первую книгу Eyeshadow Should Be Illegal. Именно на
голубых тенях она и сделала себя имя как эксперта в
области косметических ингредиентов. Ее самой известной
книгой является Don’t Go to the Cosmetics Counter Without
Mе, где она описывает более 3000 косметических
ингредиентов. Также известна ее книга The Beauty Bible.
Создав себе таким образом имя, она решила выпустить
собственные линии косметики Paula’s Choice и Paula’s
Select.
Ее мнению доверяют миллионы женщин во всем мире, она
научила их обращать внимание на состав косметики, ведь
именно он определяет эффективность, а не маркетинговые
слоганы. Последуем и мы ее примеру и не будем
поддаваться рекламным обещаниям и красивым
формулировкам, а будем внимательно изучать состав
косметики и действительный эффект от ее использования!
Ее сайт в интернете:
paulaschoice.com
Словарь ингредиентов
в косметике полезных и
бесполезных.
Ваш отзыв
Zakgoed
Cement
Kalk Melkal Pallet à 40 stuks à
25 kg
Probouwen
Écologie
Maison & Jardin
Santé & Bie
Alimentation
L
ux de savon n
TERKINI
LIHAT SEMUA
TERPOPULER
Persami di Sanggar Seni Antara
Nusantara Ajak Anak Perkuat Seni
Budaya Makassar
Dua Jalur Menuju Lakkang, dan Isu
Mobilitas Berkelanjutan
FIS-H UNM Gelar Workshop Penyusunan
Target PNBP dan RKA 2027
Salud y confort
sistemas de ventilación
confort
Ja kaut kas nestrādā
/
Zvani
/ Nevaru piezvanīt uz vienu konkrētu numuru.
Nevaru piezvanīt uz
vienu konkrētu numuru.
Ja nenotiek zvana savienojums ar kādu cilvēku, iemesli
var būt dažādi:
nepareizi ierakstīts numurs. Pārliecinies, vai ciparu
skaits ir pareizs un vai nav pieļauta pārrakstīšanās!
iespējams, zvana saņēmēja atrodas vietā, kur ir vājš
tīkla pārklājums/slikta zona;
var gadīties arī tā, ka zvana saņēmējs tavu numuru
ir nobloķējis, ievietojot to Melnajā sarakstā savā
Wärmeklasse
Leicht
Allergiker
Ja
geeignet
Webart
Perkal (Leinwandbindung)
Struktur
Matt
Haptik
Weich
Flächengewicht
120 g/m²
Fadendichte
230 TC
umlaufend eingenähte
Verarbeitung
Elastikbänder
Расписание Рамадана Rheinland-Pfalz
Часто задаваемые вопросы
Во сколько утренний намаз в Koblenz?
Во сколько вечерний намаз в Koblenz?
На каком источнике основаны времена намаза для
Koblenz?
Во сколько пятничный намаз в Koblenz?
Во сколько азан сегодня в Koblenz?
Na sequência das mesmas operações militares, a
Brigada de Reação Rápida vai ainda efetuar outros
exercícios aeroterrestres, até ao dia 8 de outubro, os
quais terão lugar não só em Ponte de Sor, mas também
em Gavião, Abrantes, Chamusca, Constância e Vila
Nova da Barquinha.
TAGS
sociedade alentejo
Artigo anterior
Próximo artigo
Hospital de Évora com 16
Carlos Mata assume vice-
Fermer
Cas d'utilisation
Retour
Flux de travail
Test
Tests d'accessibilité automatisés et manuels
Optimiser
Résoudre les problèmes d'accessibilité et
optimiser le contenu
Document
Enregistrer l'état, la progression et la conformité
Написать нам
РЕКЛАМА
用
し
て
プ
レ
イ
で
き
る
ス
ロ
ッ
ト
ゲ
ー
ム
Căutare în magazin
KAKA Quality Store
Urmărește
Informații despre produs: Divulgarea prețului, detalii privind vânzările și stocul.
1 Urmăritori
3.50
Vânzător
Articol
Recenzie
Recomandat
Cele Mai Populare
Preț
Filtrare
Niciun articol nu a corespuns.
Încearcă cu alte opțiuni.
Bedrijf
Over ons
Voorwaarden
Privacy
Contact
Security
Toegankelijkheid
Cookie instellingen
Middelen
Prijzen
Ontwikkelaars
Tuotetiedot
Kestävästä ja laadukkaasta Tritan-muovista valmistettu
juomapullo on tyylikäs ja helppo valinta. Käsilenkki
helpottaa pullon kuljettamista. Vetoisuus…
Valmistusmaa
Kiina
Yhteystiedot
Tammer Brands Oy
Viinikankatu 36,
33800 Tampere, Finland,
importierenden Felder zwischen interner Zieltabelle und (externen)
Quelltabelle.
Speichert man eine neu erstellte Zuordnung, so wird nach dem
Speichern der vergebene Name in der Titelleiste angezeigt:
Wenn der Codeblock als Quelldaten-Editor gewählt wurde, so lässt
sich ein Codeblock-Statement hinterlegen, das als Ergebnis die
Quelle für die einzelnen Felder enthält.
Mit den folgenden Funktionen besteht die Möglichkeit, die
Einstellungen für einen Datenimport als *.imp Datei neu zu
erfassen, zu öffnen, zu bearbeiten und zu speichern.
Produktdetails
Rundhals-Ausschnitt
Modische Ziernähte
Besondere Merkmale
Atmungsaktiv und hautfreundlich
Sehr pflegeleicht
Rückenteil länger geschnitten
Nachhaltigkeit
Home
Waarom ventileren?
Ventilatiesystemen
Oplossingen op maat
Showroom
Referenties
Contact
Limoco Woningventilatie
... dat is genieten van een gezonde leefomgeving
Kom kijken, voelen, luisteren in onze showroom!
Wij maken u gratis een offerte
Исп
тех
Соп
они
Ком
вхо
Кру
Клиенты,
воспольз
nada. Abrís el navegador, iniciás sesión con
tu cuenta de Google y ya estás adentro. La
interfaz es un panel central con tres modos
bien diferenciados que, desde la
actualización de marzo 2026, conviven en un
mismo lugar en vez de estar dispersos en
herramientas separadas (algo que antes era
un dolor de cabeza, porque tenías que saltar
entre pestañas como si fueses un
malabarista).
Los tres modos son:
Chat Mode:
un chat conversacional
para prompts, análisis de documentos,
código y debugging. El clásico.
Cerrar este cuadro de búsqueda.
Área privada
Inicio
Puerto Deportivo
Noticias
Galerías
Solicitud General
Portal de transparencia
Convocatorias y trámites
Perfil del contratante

◇ ◇ ◇ ◇

§ **Your instructions**: Extract the text of all the records and reproduce it line by line, with no changes.

§ **Solution to this problem**:
первую книгу Eyeshadow Should Be Illegal. Именно на
голубых тенях она и сделала себя имя как эксперта в
области косметических ингредиентов. Ее самой известной
книгой является Don’t Go to the Cosmetics Counter Without
Mе, где она описывает более 3000 косметических
ингредиентов. Также известна ее книга The Beauty Bible.
Создав себе таким образом имя, она решила выпустить
собственные линии косметики Paula’s Choice и Paula’s
Select.
Ее мнению доверяют миллионы женщин во всем мире, она
научила их обращать внимание на состав косметики, ведь
именно он определяет эффективность, а не маркетинговые
слоганы. Последуем и мы ее примеру и не будем
поддаваться рекламным обещаниям и красивым
формулировкам, а будем внимательно изучать состав
косметики и действительный эффект от ее использования!
Ее сайт в интернете:
paulaschoice.com
Словарь ингредиентов
в косметике полезных и
бесполезных.
Ваш отзыв
Zakgoed
Cement
Kalk Melkal Pallet à 40 stuks à
25 kg
Probouwen
Écologie
Maison & Jardin
Santé & Bie
Alimentation
L
ux de savon n
TERKINI
LIHAT SEMUA
TERPOPULER
Persami di Sanggar Seni Antara
Nusantara Ajak Anak Perkuat Seni
Budaya Makassar
Dua Jalur Menuju Lakkang, dan Isu
Mobilitas Berkelanjutan
FIS-H UNM Gelar Workshop Penyusunan
Target PNBP dan RKA 2027
Salud y confort
sistemas de ventilación
confort
Ja kaut kas nestrādā
/
Zvani
/ Nevaru piezvanīt uz vienu konkrētu numuru.
Nevaru piezvanīt uz
vienu konkrētu numuru.
Ja nenotiek zvana savienojums ar kādu cilvēku, iemesli
var būt dažādi:
nepareizi ierakstīts numurs. Pārliecinies, vai ciparu
skaits ir pareizs un vai nav pieļauta pārrakstīšanās!
iespējams, zvana saņēmēja atrodas vietā, kur ir vājš
tīkla pārklājums/slikta zona;
var gadīties arī tā, ka zvana saņēmējs tavu numuru
ir nobloķējis, ievietojot to Melnajā sarakstā savā
Wärmeklasse
Leicht
Allergiker
Ja
geeignet
Webart
Perkal (Leinwandbindung)
Struktur
Matt
Haptik
Weich
Flächengewicht
120 g/m²
Fadendichte
230 TC
umlaufend eingenähte
Verarbeitung
Elastikbänder
Расписание Рамадана Rheinland-Pfalz
Часто задаваемые вопросы
Во сколько утренний намаз в Koblenz?
Во сколько вечерний намаз в Koblenz?
На каком источнике основаны времена намаза для
Koblenz?
Во сколько пятничный намаз в Koblenz?
Во сколько азан сегодня в Koblenz?
Na sequência das mesmas operações militares, a
Brigada de Reação Rápida vai ainda efetuar outros
exercícios aeroterrestres, até ao dia 8 de outubro, os
quais terão lugar não só em Ponte de Sor, mas também
em Gavião, Abrantes, Chamusca, Constância e Vila
Nova da Barquinha.
TAGS
sociedade alentejo
Artigo anterior
Próximo artigo
Hospital de Évora com 16
Carlos Mata assume vice-
Fermer
Cas d'utilisation
Retour
Flux de travail
Test
Tests d'accessibilité automatisés et manuels
Optimiser
Résoudre les problèmes d'accessibilité et
optimiser le contenu
Document
Enregistrer l'état, la progression et la conformité
Написать нам
РЕКЛАМА
用
し
て
プ
レ
イ
で
き
る
ス
ロ
ッ
ト
ゲ
ー
ム
Căutare în magazin
KAKA Quality Store
Urmărește
Informații despre produs: Divulgarea prețului, detalii privind vânzările și stocul.
1 Urmăritori
3.50
Vânzător
Articol
Recenzie
Recomandat
Cele Mai Populare
Preț
Filtrare
Niciun articol nu a corespuns.
Încearcă cu alte opțiuni.
Bedrijf
Over ons
Voorwaarden
Privacy
Contact
Security
Toegankelijkheid
Cookie instellingen
Middelen
Prijzen
Ontwikkelaars
Tuotetiedot
Kestävästä ja laadukkaasta Tritan-muovista valmistettu
juomapullo on tyylikäs ja helppo valinta. Käsilenkki
helpottaa pullon kuljettamista. Vetoisuus…
Valmistusmaa
Kiina
Yhteystiedot
Tammer Brands Oy
Viinikankatu 36,
33800 Tampere, Finland,
importierenden Felder zwischen interner Zieltabelle und (externen)
Quelltabelle.
Speichert man eine neu erstellte Zuordnung, so wird nach dem
Speichern der vergebene Name in der Titelleiste angezeigt:
Wenn der Codeblock als Quelldaten-Editor gewählt wurde, so lässt
sich ein Codeblock-Statement hinterlegen, das als Ergebnis die
Quelle für die einzelnen Felder enthält.
Mit den folgenden Funktionen besteht die Möglichkeit, die
Einstellungen für einen Datenimport als *.imp Datei neu zu
erfassen, zu öffnen, zu bearbeiten und zu speichern.
Produktdetails
Rundhals-Ausschnitt
Modische Ziernähte
Besondere Merkmale
Atmungsaktiv und hautfreundlich
Sehr pflegeleicht
Rückenteil länger geschnitten
Nachhaltigkeit
Home
Waarom ventileren?
Ventilatiesystemen
Oplossingen op maat
Showroom
Referenties
Contact
Limoco Woningventilatie
... dat is genieten van een gezonde leefomgeving
Kom kijken, voelen, luisteren in onze showroom!
Wij maken u gratis een offerte
Исп
тех
Соп
они
Ком
вхо
Кру
Клиенты,
воспольз
nada. Abrís el navegador, iniciás sesión con
tu cuenta de Google y ya estás adentro. La
interfaz es un panel central con tres modos
bien diferenciados que, desde la
actualización de marzo 2026, conviven en un
mismo lugar en vez de estar dispersos en
herramientas separadas (algo que antes era
un dolor de cabeza, porque tenías que saltar
entre pestañas como si fueses un
malabarista).
Los tres modos son:
Chat Mode:
un chat conversacional
para prompts, análisis de documentos,
código y debugging. El clásico.
Cerrar este cuadro de búsqueda.
Área privada
Inicio
Puerto Deportivo
Noticias
Galerías
Solicitud General
Portal de transparencia
Convocatorias y trámites
Perfil del contratante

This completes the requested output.